▶ **WHAT YOU SHOULD DO**: Please transcribe the data below in full, word for word, without the images.

[Hardware project source files]

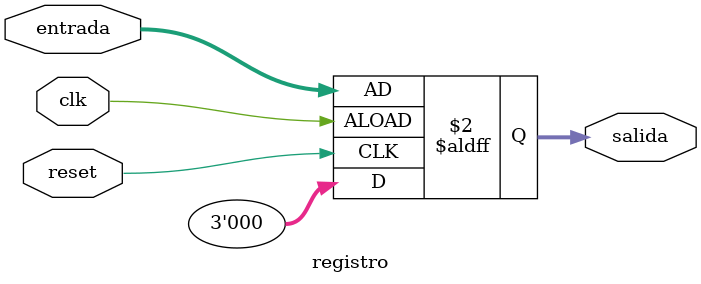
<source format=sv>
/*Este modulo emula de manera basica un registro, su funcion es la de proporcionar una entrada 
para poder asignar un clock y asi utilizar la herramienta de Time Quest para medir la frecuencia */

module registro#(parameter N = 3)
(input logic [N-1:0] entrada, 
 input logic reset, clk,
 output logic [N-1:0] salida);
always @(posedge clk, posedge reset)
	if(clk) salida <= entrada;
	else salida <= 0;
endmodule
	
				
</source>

▶ **OUTPUT**:
<source format=sv>
/*Este modulo emula de manera basica un registro, su funcion es la de proporcionar una entrada 
para poder asignar un clock y asi utilizar la herramienta de Time Quest para medir la frecuencia */

module registro#(parameter N = 3)
(input logic [N-1:0] entrada, 
 input logic reset, clk,
 output logic [N-1:0] salida);
always @(posedge clk, posedge reset)
	if(clk) salida <= entrada;
	else salida <= 0;
endmodule
	
				
</source>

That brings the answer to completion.